→ Vorgelegter Text:
※ ※ ※

Schwarz: Wir nutzen Synergien und bündeln unsere Expertise, um den Besucherinnen und Besuchern ein noch besseres Festivalerlebnis zu bieten.
Zur Person und zum Festival
- Matt Schwarz (43) arbeitete 13 Jahre bei MLK (Marek Lieberberg Konzerte) als Vice President Touring & Festivals, bevor er im September 2015 zum Geschäftsfu¨hrer und Chief Operating Officer von Live Nation in Deutschland, Österreich und der Schweiz ernannt wurde.
- Schwarz kollaborierte unter anderem mit Acts wie Metallica, Guns N‘ Roses, Billie Eilish, Coldplay, Drake, Rihanna, Beyoncé, Eminem, Backstreet Boys oder Justin Timberlake .
- Seit Januar 2021 ist Schwarz Chief Executive Officer (CEO) der PRK DreamHaus GmbH.
- PRK DreamHaus veranstaltet Tourneen von Künstlerinnen und Künstlern wie zum Beispiel Muse, Green Day, Volbeat, Pink, Apache 207, Shirin David , Måneskin, Burna Boy, Slipknot und veranstaltet seit 2022 Rock am Ring und Rock im Park.
- 40 Jahre nach der vom Frankfurter Markek LIeberberg veranstalteten Premiere findet Rock am Ring 2025 vom 8. bis 10. Juni auf dem Nürburgring statt. Paralell dazu läuft das Zwillingsfestival Rock im Park in Nürnberg.
- Es spielen unter anderem The Prodigy, K.I.Z ., Bring Me The Horizon, Drangsal, Frank Turner (Freitag), Slipknot, Rise Against, Kontra K (Samstag), Korn, Falling In Reverse, Sleep Token, Beatsteaks (Sonntag).
- Wochenend-Tickets (ab 259 Euro plus Gebühren) und das komplette Programm unter rock-am-ring.com. jpk
In Mannheim wird das Maifeld Derby 2025 direkt nach der Auszeichnung mit dem European Festival Award zum letzten Mal stattfinden. Wie sieht man als Branchenriese solche nichtkommerziellen kleinen Festivals?

※ ※ ※

→ Gegebene Einträge:
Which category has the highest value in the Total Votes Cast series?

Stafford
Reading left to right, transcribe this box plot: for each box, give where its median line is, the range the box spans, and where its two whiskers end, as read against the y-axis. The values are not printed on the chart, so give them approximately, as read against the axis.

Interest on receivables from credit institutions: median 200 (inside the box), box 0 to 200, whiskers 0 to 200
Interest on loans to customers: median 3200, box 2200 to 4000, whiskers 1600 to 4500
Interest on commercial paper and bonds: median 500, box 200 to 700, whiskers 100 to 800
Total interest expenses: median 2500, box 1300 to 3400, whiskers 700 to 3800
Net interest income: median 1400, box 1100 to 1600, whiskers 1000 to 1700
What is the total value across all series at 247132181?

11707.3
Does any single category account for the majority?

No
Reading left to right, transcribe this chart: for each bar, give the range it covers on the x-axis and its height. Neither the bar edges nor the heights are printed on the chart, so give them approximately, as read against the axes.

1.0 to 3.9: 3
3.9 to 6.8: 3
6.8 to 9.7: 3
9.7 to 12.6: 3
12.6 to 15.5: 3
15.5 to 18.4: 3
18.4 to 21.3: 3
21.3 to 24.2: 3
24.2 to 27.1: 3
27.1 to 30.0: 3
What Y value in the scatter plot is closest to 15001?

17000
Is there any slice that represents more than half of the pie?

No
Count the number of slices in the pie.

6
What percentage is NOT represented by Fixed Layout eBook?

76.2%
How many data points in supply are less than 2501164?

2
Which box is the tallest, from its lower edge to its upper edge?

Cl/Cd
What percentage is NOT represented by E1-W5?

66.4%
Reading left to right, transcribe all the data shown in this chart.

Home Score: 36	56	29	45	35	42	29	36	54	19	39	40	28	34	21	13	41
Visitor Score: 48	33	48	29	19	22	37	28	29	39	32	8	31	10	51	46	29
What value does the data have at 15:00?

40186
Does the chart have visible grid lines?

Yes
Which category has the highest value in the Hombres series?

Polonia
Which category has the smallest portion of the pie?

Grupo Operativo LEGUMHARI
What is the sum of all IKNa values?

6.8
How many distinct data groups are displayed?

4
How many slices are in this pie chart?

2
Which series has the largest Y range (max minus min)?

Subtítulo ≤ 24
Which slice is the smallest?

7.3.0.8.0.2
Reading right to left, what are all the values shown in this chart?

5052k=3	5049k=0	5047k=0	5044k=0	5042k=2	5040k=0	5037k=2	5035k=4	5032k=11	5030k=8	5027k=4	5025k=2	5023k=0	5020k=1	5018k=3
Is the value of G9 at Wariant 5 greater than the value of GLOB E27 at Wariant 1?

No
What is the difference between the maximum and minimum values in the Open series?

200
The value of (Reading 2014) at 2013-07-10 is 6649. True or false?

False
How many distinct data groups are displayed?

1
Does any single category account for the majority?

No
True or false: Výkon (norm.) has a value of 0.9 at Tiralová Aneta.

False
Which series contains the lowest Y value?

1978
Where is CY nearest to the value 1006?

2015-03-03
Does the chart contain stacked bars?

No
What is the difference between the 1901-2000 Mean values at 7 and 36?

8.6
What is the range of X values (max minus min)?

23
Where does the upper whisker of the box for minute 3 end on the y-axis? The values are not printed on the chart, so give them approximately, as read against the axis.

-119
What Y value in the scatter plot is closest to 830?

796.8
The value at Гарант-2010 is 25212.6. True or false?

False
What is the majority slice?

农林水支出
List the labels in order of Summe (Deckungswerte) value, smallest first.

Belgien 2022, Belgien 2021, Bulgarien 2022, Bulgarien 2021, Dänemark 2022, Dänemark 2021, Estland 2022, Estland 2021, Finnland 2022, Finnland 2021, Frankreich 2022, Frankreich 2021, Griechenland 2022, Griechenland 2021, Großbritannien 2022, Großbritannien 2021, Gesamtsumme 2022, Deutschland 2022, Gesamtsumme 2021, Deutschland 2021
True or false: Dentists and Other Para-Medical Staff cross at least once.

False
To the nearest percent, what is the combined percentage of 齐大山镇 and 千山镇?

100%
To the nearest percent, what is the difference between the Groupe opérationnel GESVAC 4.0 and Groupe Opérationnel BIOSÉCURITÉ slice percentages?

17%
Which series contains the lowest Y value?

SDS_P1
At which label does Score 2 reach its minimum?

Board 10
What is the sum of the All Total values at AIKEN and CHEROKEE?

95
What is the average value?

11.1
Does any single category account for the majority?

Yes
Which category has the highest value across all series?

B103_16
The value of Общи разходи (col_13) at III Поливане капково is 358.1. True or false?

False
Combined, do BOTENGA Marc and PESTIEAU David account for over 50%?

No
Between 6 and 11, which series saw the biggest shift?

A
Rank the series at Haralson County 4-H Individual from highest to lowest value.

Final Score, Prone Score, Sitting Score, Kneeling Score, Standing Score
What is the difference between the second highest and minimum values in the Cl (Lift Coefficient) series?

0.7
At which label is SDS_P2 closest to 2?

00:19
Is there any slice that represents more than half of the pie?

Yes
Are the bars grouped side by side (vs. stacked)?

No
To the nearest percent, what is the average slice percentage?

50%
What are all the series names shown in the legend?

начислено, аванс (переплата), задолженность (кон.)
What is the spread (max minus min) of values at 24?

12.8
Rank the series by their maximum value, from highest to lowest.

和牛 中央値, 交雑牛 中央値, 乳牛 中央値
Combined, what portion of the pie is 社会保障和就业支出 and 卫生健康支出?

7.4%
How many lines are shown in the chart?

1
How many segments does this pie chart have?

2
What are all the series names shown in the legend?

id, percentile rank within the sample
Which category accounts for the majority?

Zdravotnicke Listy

※ ※ ※

→ Aufgaben bearbeiten:
(a) Schreiben Sie aus dem Text über Matt Schwarz den Abschnitt von "- Es spielen" bis "Token, Beatsteaks (Sonntag)." wortgetreu ab.
(b) Entscheiden Sie, ob die folgenden Aussagen mit dem Text über Matt Schwarz übereinstimmen. Antworten Sie jeweils mit Ja oder Nein und zitieren Sie die entscheidenden Worte des Textes wörtlich.
(i) Schwarz ist seit Januar 2021 CEO der PRK DreamHaus GmbH.
(ii) Schwarz war 15 Jahre bei MLK tätig.
(iii) Slipknot tritt am Freitag auf.

→ Lösungen:
(a)
- Es spielen unter anderem The Prodigy, K.I.Z ., Bring Me The Horizon, Drangsal, Frank Turner (Freitag), Slipknot, Rise Against, Kontra K (Samstag), Korn, Falling In Reverse, Sleep Token, Beatsteaks (Sonntag).

(b)
(i) Ja: „Seit Januar 2021 ist Schwarz Chief Executive Officer (CEO) der PRK DreamHaus GmbH.“
(ii) Nein: „arbeitete 13 Jahre bei MLK“
(iii) Nein: „Slipknot, Rise Against, Kontra K (Samstag)“